|
"Faşizmin ayak sesleri"

"İstibdad koşulları" bu hızla devam ederse, yarın sokağa başörtüsüyle çıkmayı da ağır müeyyidelere bağlayan yaptırımlar gelebilir.
Livaneli haklı...Türkiye, daha sahici bir kutuplaşmaya doğru evriliyor:
Laikler ve karşıtları...
MHP ve PKK "devlet"ten, daha doğrusu Milli Siyaset Belgesi'nden yana tavır koyduğuna göre, dindar çoğunluğa (laik olmayanlara) yönelik "tecrit" kampanyası hız kazanarak sürecek demektir.
Hizbullah operasyonu, en çok da bu işe yarıyor bugünlerde; yani, terör örgütünün mağdurları, hem "terör"ün müsebbibi olarak afişe ediliyor, hem de terör bahanesiyle kamu alanından tard ediliyor.
Demek ki, seçimler göstermelik, Meclis dekoratif, icra heyeti işlevsizmiş...
Bunun böyle olduğunu biliyorduk da, Hizbullah vesilesiyle "olgarşi"ye zemin hazırlayan güç merkezlerinin (bu arada aydınların) bu kadar cüretkâr, bu kadar pervasız, bu kadar hükümran davranabileceklerini düşünmüyorduk.

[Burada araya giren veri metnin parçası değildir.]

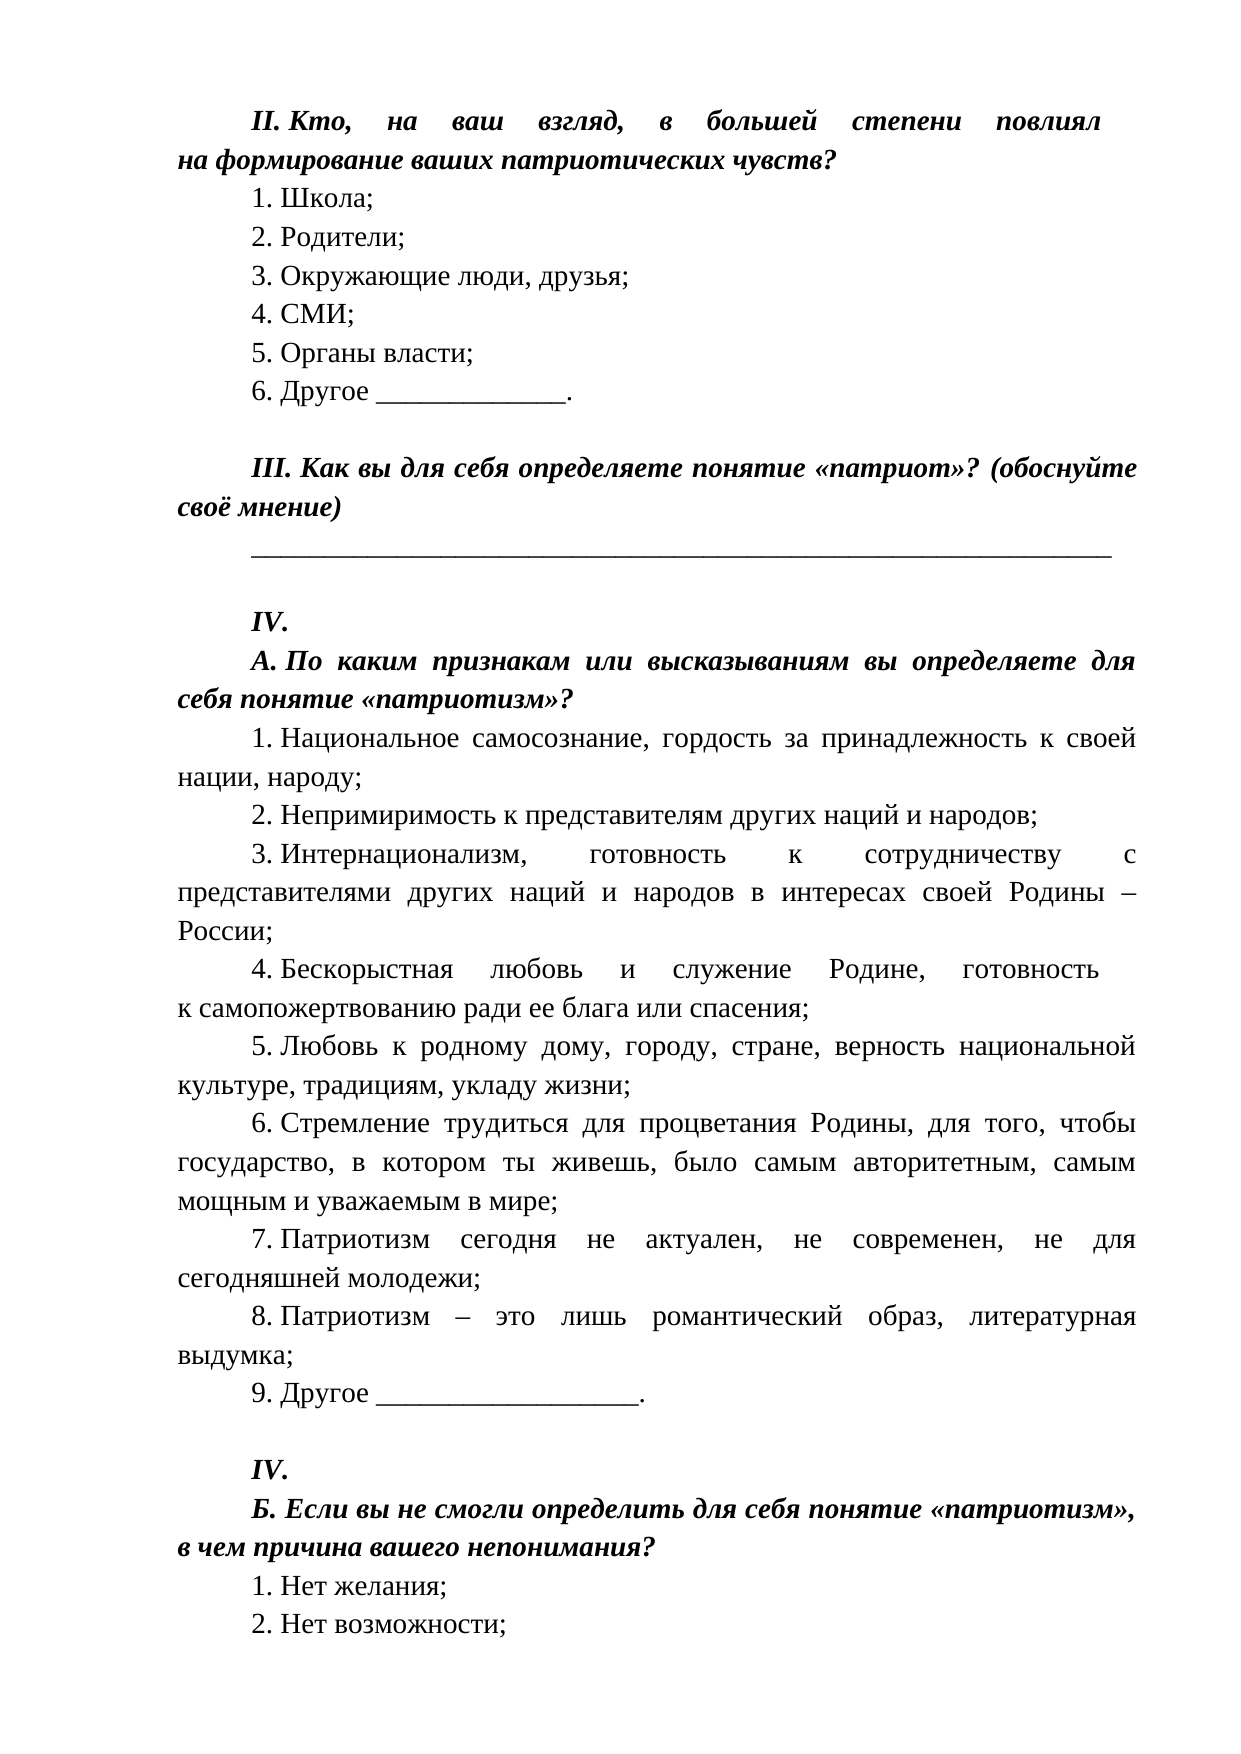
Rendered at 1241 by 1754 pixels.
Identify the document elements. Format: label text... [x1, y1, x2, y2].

text 5. Органы власти; [177, 335, 1137, 368]
text 7. Патриотизм сегодня не актуален, не современен, не для сегодняшней молодежи; [177, 1221, 1137, 1293]
text IV. [177, 1452, 1137, 1486]
text 9. Другое __________________. [177, 1375, 1137, 1409]
text 3. Интернационализм, готовность к сотрудничеству с представителями других наций и народов в интересах своей Родины – России; [177, 836, 1137, 946]
text 2. Родители; [177, 219, 1137, 253]
text 6. Стремление трудиться для процветания Родины, для того, чтобы государство, в котором ты живешь, было самым авторитетным, самым мощным и уважаемым в мире; [177, 1106, 1137, 1216]
text ___________________________________________________________ [177, 527, 1137, 561]
text 1. Национальное самосознание, гордость за принадлежность к своей нации, народу; [177, 720, 1137, 792]
text А. По каким признакам или высказываниям вы определяете для себя понятие «патриотизм»? [177, 643, 1137, 715]
text 5. Любовь к родному дому, городу, стране, верность национальной культуре, традициям, укладу жизни; [177, 1028, 1137, 1101]
text 3. Окружающие люди, друзья; [177, 258, 1137, 291]
text III. Как вы для себя определяете понятие «патриот»? (обоснуйте своё мнение) [177, 450, 1137, 522]
text 1. Нет желания; [177, 1568, 1137, 1602]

Değil mi ki, seçimden seçime de olsa, halk, kurulu düzene karşı tavrını ortaya koyuyor; değil mi ki 1940'lardan bu yana, 'asıl savaş', halkın yönetime ağırlığını koyma arzu ve teşebbüsüyle, oligarşinin yönetimi ve denetimi kaybetmeme çabası arasında geçiyor...
Değilmiş...
Demek ki, Türkiye'de siyaset, halkı yönetime katma arzusunun değil, "aydınlar ve bürokratlar kastı"nın cahil, eğitimsiz ve geri bulduğu yığınları "devlete yaklaştırmama" ihtiyacının bir aracıymış.
Örneğin, hiçbir siyaset, başörtüsü sorununa çözüm üretemez/üretmemelidir. Siyaset, halkın istek ve talepleri bastırılabildiği ölçüde geçerli ve işlevseldir.
Millî Eğitim Bakanlığı, "İrtica ve Hizbullah'la savaş" bağlamında yüz küsur başörtülü öğretmenin işine son vermiş..
Gazete haberi...
"İstibdad koşulları" bu hızla devam ederse, yarın sokağa başörtüsüyle çıkmayı da ağır müeyyidelere bağlayan yaptırımlar gelebilir.
İhtimal...
Türkiye Barolar Birliği Başkanı Eralp Özgen'in teklifi son derece açıklayıcıydı:
"Kamu düzeninin sağlanması, başörtüsüyle sokağa çıkmanın yasaklanmasına bağlıdır."
Daha neler!
Sokakları "kamusal alan" ilan eden devletlu, yarın "Big Brother" yöntemleriyle özel mülkiyet alanlarını da izlemeye alıp kamusal yasaklarla donatabilir. Sürprizlere hazırlıklı olun.
Son üç yıl içinde yaşadığımız ve Hizbullah'ın açtığı "irticayla mücadele" kulvarında bundan sonra yaşayacağımız/karşılaşacağımız olayları akıl ve mantıkla izah etmek mümkün görünmüyor.
Adı konmamış bir savaş.
Belki bir cinnet hali.
Zülfü Livaneli'ye sorarsanız, sahici kutuplaşmanın tezahürleri...
Kendisinde "sahiplik" vehmeden bürokratik azınlık, hâlâ her şeyi tek elden, tek merkezden yönlendirmeyi düşlüyor ve toplumu "resmî ideoloji"nin öngördüğü çerçeve içinde yeniden dizayn etmeye çalışıyor. Bu ülkenin kültürüne, tarihine, geleneğine ters düşmek pahasına üstelik...
Livaneli ne ad verir bilmiyorum, ama sosyalbilimciler, bu örneği az bulunur "hal"e "faşizm" diyorlar.